Copy out every entry precisely.

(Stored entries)
========================================

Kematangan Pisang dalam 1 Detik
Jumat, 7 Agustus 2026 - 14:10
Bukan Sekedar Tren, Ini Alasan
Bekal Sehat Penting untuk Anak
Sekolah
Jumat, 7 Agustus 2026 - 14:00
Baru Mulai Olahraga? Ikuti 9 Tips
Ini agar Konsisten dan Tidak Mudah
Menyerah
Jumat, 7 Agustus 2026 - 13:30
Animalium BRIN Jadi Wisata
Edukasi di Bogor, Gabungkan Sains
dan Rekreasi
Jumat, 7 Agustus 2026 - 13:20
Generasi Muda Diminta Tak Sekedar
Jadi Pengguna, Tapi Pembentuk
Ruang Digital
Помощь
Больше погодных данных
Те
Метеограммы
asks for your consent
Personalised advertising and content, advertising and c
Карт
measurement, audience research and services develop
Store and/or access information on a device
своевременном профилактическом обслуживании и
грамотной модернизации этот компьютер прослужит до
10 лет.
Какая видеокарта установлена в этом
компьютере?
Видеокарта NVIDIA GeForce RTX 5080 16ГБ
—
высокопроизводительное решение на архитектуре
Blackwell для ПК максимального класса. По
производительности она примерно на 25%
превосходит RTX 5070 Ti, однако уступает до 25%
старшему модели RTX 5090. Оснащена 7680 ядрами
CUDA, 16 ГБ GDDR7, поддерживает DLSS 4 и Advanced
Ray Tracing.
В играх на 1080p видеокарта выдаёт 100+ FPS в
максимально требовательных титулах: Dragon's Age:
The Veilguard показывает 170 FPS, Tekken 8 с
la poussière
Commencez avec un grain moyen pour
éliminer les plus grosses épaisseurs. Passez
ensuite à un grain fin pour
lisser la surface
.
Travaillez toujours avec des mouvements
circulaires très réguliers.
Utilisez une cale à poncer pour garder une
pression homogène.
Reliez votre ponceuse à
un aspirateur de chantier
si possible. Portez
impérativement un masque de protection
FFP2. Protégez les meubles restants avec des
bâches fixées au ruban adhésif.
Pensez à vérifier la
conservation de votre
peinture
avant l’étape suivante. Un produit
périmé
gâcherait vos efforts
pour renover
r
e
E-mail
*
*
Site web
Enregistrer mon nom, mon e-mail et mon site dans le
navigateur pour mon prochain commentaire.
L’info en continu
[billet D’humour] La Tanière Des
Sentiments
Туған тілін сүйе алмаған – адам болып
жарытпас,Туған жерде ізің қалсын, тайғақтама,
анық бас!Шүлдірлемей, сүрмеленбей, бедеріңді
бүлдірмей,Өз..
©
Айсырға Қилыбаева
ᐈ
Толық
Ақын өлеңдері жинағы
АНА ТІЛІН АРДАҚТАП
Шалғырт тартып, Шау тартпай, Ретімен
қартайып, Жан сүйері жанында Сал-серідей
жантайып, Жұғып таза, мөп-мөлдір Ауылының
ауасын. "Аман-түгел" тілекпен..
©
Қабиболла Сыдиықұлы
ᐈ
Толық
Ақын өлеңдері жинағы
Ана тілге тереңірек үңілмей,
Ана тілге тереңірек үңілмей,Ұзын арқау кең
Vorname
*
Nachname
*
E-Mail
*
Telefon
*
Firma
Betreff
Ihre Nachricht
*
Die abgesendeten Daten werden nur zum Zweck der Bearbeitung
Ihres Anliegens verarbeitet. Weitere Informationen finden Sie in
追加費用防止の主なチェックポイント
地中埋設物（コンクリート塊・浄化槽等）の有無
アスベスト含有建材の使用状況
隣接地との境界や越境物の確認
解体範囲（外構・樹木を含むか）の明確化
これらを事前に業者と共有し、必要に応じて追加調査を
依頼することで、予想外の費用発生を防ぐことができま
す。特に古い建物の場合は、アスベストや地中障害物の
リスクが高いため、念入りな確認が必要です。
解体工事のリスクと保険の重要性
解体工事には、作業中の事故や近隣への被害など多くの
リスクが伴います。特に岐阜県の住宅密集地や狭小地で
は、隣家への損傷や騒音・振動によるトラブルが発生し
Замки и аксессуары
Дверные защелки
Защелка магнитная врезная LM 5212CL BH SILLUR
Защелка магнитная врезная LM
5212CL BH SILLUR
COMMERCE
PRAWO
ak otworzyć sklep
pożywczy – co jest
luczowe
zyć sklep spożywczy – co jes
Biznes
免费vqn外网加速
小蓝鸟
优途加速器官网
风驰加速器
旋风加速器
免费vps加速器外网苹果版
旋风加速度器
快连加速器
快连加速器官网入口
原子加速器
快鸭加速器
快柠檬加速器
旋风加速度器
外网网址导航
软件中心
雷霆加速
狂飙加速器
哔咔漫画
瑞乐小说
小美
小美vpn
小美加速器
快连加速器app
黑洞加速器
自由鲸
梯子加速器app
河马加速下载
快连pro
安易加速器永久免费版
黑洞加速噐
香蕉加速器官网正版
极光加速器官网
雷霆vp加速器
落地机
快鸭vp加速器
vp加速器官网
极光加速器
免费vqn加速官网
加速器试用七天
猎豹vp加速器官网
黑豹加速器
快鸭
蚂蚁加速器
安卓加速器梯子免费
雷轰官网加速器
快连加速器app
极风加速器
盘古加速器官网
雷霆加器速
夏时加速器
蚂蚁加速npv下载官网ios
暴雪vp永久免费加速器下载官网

========================================

▸ **Response**
Kematangan Pisang dalam 1 Detik
Jumat, 7 Agustus 2026 - 14:10
Bukan Sekedar Tren, Ini Alasan
Bekal Sehat Penting untuk Anak
Sekolah
Jumat, 7 Agustus 2026 - 14:00
Baru Mulai Olahraga? Ikuti 9 Tips
Ini agar Konsisten dan Tidak Mudah
Menyerah
Jumat, 7 Agustus 2026 - 13:30
Animalium BRIN Jadi Wisata
Edukasi di Bogor, Gabungkan Sains
dan Rekreasi
Jumat, 7 Agustus 2026 - 13:20
Generasi Muda Diminta Tak Sekedar
Jadi Pengguna, Tapi Pembentuk
Ruang Digital
Помощь
Больше погодных данных
Те
Метеограммы
asks for your consent
Personalised advertising and content, advertising and c
Карт
measurement, audience research and services develop
Store and/or access information on a device
своевременном профилактическом обслуживании и
грамотной модернизации этот компьютер прослужит до
10 лет.
Какая видеокарта установлена в этом
компьютере?
Видеокарта NVIDIA GeForce RTX 5080 16ГБ
—
высокопроизводительное решение на архитектуре
Blackwell для ПК максимального класса. По
производительности она примерно на 25%
превосходит RTX 5070 Ti, однако уступает до 25%
старшему модели RTX 5090. Оснащена 7680 ядрами
CUDA, 16 ГБ GDDR7, поддерживает DLSS 4 и Advanced
Ray Tracing.
В играх на 1080p видеокарта выдаёт 100+ FPS в
максимально требовательных титулах: Dragon's Age:
The Veilguard показывает 170 FPS, Tekken 8 с
la poussière
Commencez avec un grain moyen pour
éliminer les plus grosses épaisseurs. Passez
ensuite à un grain fin pour
lisser la surface
.
Travaillez toujours avec des mouvements
circulaires très réguliers.
Utilisez une cale à poncer pour garder une
pression homogène.
Reliez votre ponceuse à
un aspirateur de chantier
si possible. Portez
impérativement un masque de protection
FFP2. Protégez les meubles restants avec des
bâches fixées au ruban adhésif.
Pensez à vérifier la
conservation de votre
peinture
avant l’étape suivante. Un produit
périmé
gâcherait vos efforts
pour renover
r
e
E-mail
*
*
Site web
Enregistrer mon nom, mon e-mail et mon site dans le
navigateur pour mon prochain commentaire.
L’info en continu
[billet D’humour] La Tanière Des
Sentiments
Туған тілін сүйе алмаған – адам болып
жарытпас,Туған жерде ізің қалсын, тайғақтама,
анық бас!Шүлдірлемей, сүрмеленбей, бедеріңді
бүлдірмей,Өз..
©
Айсырға Қилыбаева
ᐈ
Толық
Ақын өлеңдері жинағы
АНА ТІЛІН АРДАҚТАП
Шалғырт тартып, Шау тартпай, Ретімен
қартайып, Жан сүйері жанында Сал-серідей
жантайып, Жұғып таза, мөп-мөлдір Ауылының
ауасын. "Аман-түгел" тілекпен..
©
Қабиболла Сыдиықұлы
ᐈ
Толық
Ақын өлеңдері жинағы
Ана тілге тереңірек үңілмей,
Ана тілге тереңірек үңілмей,Ұзын арқау кең
Vorname
*
Nachname
*
E-Mail
*
Telefon
*
Firma
Betreff
Ihre Nachricht
*
Die abgesendeten Daten werden nur zum Zweck der Bearbeitung
Ihres Anliegens verarbeitet. Weitere Informationen finden Sie in
追加費用防止の主なチェックポイント
地中埋設物（コンクリート塊・浄化槽等）の有無
アスベスト含有建材の使用状況
隣接地との境界や越境物の確認
解体範囲（外構・樹木を含むか）の明確化
これらを事前に業者と共有し、必要に応じて追加調査を
依頼することで、予想外の費用発生を防ぐことができま
す。特に古い建物の場合は、アスベストや地中障害物の
リスクが高いため、念入りな確認が必要です。
解体工事のリスクと保険の重要性
解体工事には、作業中の事故や近隣への被害など多くの
リスクが伴います。特に岐阜県の住宅密集地や狭小地で
は、隣家への損傷や騒音・振動によるトラブルが発生し
Замки и аксессуары
Дверные защелки
Защелка магнитная врезная LM 5212CL BH SILLUR
Защелка магнитная врезная LM
5212CL BH SILLUR
COMMERCE
PRAWO
ak otworzyć sklep
pożywczy – co jest
luczowe
zyć sklep spożywczy – co jes
Biznes
免费vqn外网加速
小蓝鸟
优途加速器官网
风驰加速器
旋风加速器
免费vps加速器外网苹果版
旋风加速度器
快连加速器
快连加速器官网入口
原子加速器
快鸭加速器
快柠檬加速器
旋风加速度器
外网网址导航
软件中心
雷霆加速
狂飙加速器
哔咔漫画
瑞乐小说
小美
小美vpn
小美加速器
快连加速器app
黑洞加速器
自由鲸
梯子加速器app
河马加速下载
快连pro
安易加速器永久免费版
黑洞加速噐
香蕉加速器官网正版
极光加速器官网
雷霆vp加速器
落地机
快鸭vp加速器
vp加速器官网
极光加速器
免费vqn加速官网
加速器试用七天
猎豹vp加速器官网
黑豹加速器
快鸭
蚂蚁加速器
安卓加速器梯子免费
雷轰官网加速器
快连加速器app
极风加速器
盘古加速器官网
雷霆加器速
夏时加速器
蚂蚁加速npv下载官网ios
暴雪vp永久免费加速器下载官网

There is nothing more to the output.